With the help of premises: $(x)(P(x) \to Q(x)) , (x)(Q(x) \to R(x))$
Prove that $(x)(P(x) \to R(x))$ is a valid conclusion.
Question: (https://i.stack.imgur.com/soM22.jpg)
Edit: This is what I did (https://i.stack.imgur.com/glW9B.jpg)
Is this correct? Is it the correct way to derive the 3rd and 4th steps? Thank you
On
Different formal proof systems can differ in how exactly they define specific inference rules, and so without you telling us what exactly the rules are of the system that you have to work with, we cannot tell whether you did this correctly ... but probably your steps 3 and 4 are correct.

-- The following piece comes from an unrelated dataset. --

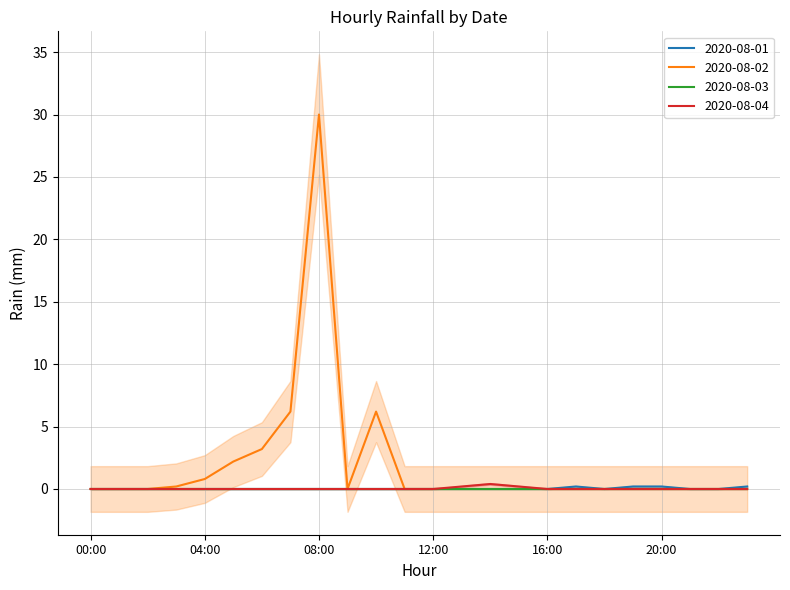

At which label is 2020-08-04 closest to 0?

00:00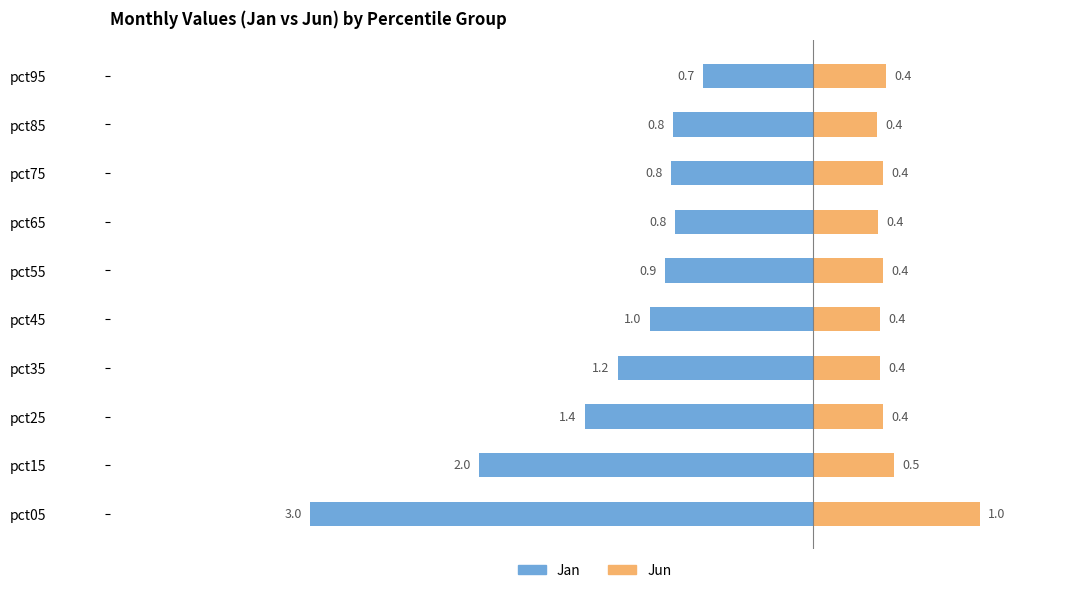

What are all the series names shown in the legend?

Jan, Jun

However, I highly doubt your step 6 (though valid) is in line with however your UG rule is defined: typically, a universal generalization rule like that places a universal quantifier in front of the whole statement, not just par of it. However, as such UG lets you derive step 7 directly from step 5 though, so you can just delete line 6, and go from 5 to 7 directly by UG.
(Presuming your notation is a universal quantifier.)
Lines 3 and 4 are okay. You are instantiating to the same arbitrary value, which is allowed. (Rather than reuse $x$, I'd introduce a new token, but that's a style choice.)
Universal generalisation will take line 5 straight to line 7.
$\begin{array}{r|l:l} 1 & \langle x\rangle~(P(x)\to Q(x)) &\text{Premise}\\ 2 & \langle x\rangle~(Q(x)\to R(x)) & \text{Premise}\\ 3 & \quad P(a)\to Q(a) & 1, \text{Universal Instantiation }[x\backslash a] \\ 4 & \quad Q(a)\to R(a) & 2, \text{Universal Instantiation }[x\backslash a] \\ 5 & \quad P(a)\to R(a) & 3,4, \text{Hypothetical Syllogism}\\ \not 6~7 & \langle x\rangle~(P(x)\to R(x)) & 5,\text{Universal Generalisation } \end{array}$
The hypothetical syllogism can be subproven, if needed. Just assume $P(a)$, use conditional elimination (aka modus ponens) twice from lines 3,4, and then conditional introduction (aka deduction theorem) gives line 5.